Ampliamente apoyado en las zonas rurales y los barrios más ricos, el gobernador arrebató, el domingo 13, la capital a una candidata de la izquierda más radical, dando aliento a la Democracia Cristiana y a una coalición de partidos de la izquierda más tradicional que lideró la transición (1990) pero que llevaba años de capa caída.

—La centroizquierda fue la gran ganadora de las elecciones regionales, se llevó 10 de las 16 gobernaciones, incluida la capital. ¿Es una señal de que la gente se ha cansado de la polarización política de los últimos meses?

—Es evidente que después de tres años muy difíciles de crisis social y pandemia, la sed de cambios sigue siendo importante; sin embargo, creo que este triunfo es una señal política de que la gente quiere un cambio con diálogo, con un buen trato democrático y con gobernabilidad.

—Más allá de las regiones, ¿cree que Chile necesita una fuerza de centro para gobernar el país?

—A Chile le viene bien que haya una centroizquierda, un sector que representa una fuerza de cambio serena. El bien común requiere no estar dividido entre buenos y malos, entre la extrema izquierda y la extrema derecha, sino que haya algo intermedio que canalice y serene esa sed de cambios sociales.

—Sin embargo la centroizquierda estuvo cerca de dividirse de cara a la carrera presidencial. ¿Está preparada ahora para asumir ese reto?

—La ciudadanía nos ha dado una nueva oportunidad, un voto de confianza y espero que los dirigentes de centroizquierda estén a la altura y que tengamos una única candidatura presidencial antes de fin de año.

—¿Cree que ha llegado el momento de tender puentes en política?

—Chile va a quedar muy malherido después de la pandemia. Tendremos que hacer un esfuerzo para levantarnos y eso supone un liderazgo inclusivo. Los dramas de la capital como el empleo, el tema medioambiental, o el creciente narcotráfico no tienen color político.

Desde una postura de cambio social, tenemos que tender puentes. Aquí ningún liderazgo individual da el ancho para la tarea que tenemos por delante como país, entre ellas redactar una nueva Constitución. O nos ponemos en clave de diálogo y convergencia o vamos a salir peor parados.

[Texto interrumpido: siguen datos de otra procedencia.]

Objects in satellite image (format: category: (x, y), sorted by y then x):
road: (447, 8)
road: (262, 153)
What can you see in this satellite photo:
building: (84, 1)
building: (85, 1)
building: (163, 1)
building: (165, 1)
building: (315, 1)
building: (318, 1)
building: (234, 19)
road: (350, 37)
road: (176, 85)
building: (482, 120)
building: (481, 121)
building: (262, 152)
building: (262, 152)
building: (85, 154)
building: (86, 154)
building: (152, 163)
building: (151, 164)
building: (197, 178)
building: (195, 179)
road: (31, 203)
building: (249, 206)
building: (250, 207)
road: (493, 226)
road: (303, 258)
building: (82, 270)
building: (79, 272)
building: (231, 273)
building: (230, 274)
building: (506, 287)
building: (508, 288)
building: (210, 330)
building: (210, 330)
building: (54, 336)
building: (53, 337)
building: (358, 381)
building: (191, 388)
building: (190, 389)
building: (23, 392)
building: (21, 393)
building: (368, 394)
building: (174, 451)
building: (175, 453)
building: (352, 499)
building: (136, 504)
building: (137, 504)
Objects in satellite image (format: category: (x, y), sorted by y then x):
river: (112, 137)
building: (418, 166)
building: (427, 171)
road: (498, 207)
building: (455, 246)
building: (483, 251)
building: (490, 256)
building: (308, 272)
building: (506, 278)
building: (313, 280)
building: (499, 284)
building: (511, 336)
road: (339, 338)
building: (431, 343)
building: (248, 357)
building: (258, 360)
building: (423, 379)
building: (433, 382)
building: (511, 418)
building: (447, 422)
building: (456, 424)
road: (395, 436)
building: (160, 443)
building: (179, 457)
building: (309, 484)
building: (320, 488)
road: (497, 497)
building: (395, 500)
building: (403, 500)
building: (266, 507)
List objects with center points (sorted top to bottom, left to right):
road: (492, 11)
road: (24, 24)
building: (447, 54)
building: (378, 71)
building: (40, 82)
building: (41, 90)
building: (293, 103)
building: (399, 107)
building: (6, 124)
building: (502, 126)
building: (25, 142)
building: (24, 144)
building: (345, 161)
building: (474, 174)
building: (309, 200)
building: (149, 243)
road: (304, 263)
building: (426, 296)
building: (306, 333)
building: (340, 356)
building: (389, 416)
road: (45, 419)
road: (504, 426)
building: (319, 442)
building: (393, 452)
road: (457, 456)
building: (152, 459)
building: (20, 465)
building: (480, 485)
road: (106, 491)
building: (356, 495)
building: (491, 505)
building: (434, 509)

—Lleva en política más de 20 años, ha sido intendente, alcalde, ministro y precandidato presidencial. Una de las principales críticas que recibe es que pertenece a la “vieja política” que se rechazó durante la crisis social de 2019. ¿Cómo responde a esto?

—Se ha intentado hacer una suerte de cribaje de los últimos 30 años, de cómo echarnos a todos. Ese lenguaje es muy violento, casi de guerra, de aplastarnos y darnos la última estocada. Nosotros lo hemos reemplazado por un lenguaje de construir, de mirar hacia el futuro.

ORREGO, ELEGIDO MEDIANTE UNA VOTACIÓN POPULAR

REDACCIÓN CENTRAL

Recordemos que la elección de los gobernadores regionales chilenos se realizó en 13 de las 16 regionales del país trasandino, y este sufragio era considerado único en la historia, ya que por primera vez no será un puesto elegido a dedo por el Presidente de la República, sino que mediante votación popular.

El gobernador regional es un cargo creado recientemente y tendrá la misión de desarrollar planes de desarrollo, manejar presupuestos y coordinar los servicios públicos. En resumidas cuentas, los gobernadores regionales tendrán como función principal ser jefes de servicio del Gobierno regional.

Para los analistas, la elección de Orrego podría definir, en cierta manera, el proceso de la elección presidencial que se desarrollará en noviembre de este año en Chile.

Desde el próximo 14 de julio, Orrego asumirá la gobernanza regional para más de un tercio de la población de Chile que vive en la Región Metropolitana, lo que podría mover el timón político a favor de un candidato presidencial más moderado, y que sea representante del eje tradicional de la izquierda.

Todo esto para mantener lejos las pretensiones del Frente Amplio y del Partido Comunista de llegar a La Moneda.